Cannibis, also known as “medical marijuana” is surely a topic of controversy in many circles – both medical and societal.  Medical cannabis refers to the use of cannabis – and its functional compounds known as cannabinoids – to treat disease and/or improve symptoms of existing disease, and/or the treatment thereof.

Specifically, cannabis is used to reduce nausea and vomiting during chemotherapy treatments, to improve appetite in persons with HIV/AIDS, and to treat chronic pain and muscle spasms.  Its use for other medical applications is insufficient for conclusions about its safety and/or its efficacy.

Short-term use increases both minor and major adverse effects.  Common side effects include dizziness, feeling tired, vomiting, and hallucinations.  Long-term effects of cannabis are not clear.  Concerns include memory and cognition problems, risk of addiction, schizophrenia in young people, and the risk of children taking it by accident.

? Cannabis Study + Goals

To evaluate the short-term efficacy and tolerability of inhaled cannabis.  Researchers at the University of California San Diego conducted a randomized, double-blind study evaluating 16 subjects to assess the efficacy and tolerability of inhaled cannabis for treating pain caused by diabetic peripheral neuropathy (DPN).  DPN occurs in half of diabetes patients and 15 percent have pain, especially in the feet.

? Results + Conclusion

A reduction was seen in diabetic peripheral neuropathy pain in patients with treatment-resistant pain. Moreover, However, measuring the impact of inhaled cannabis impact on cognition, the researchers found modest effects with no major declines or impairments.
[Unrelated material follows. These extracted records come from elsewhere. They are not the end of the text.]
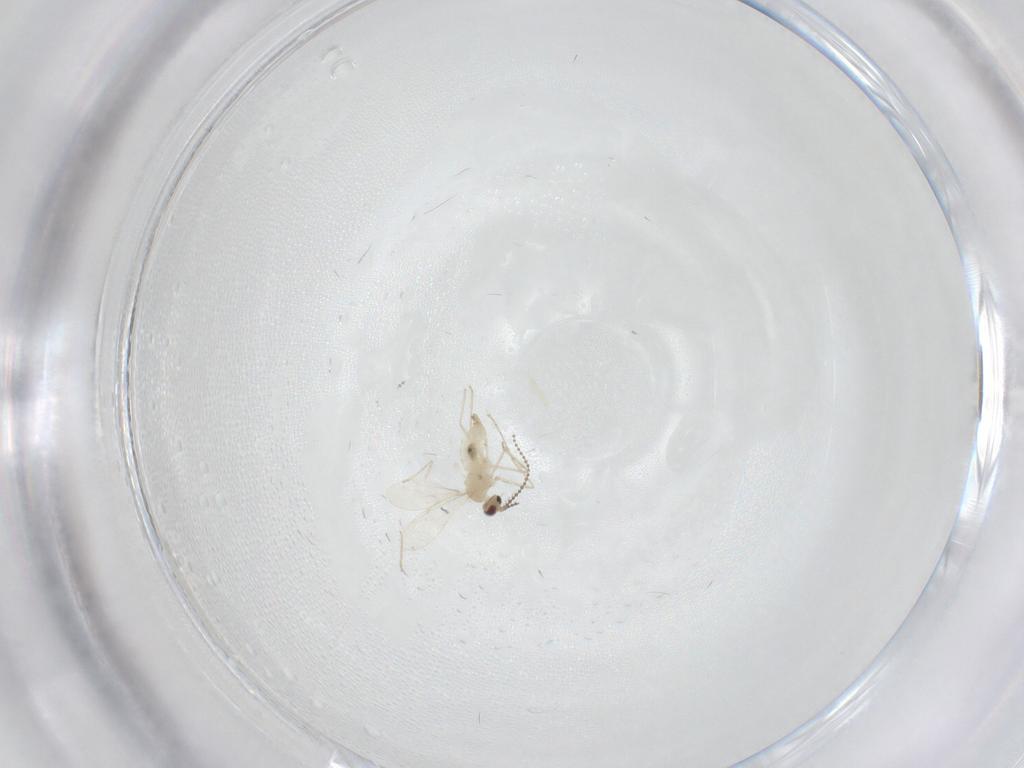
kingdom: Animalia
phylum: Arthropoda
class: Insecta
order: Diptera
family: Cecidomyiidae
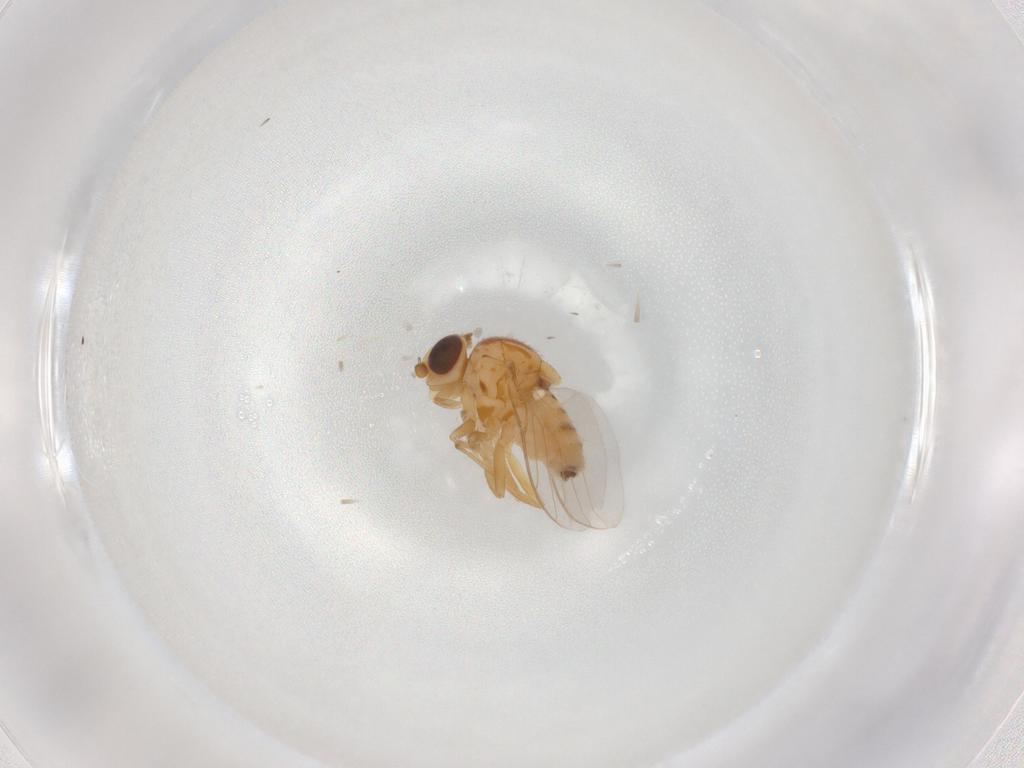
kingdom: Animalia
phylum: Arthropoda
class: Insecta
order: Diptera
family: Chloropidae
“We hypothesized that inhaled cannabis would result in a dose-dependent reduction in spontaneous and evoked pain with a concomitant effect on cognitive function,” said lead author Mark S. Wallace, M.D., professor of anesthesiology, University of California San Diego School of Medicine.

The researchers concluded that there was a dose-dependent reduction in pain intensity from inhaled cannabis, which the authors noted is consistent with results of other trials of the drug for diverse neuropathic pain syndromes.  So for those of you who are afflicted with diabetes and have DPN, this may be of potential interest to you in dealing with the disease.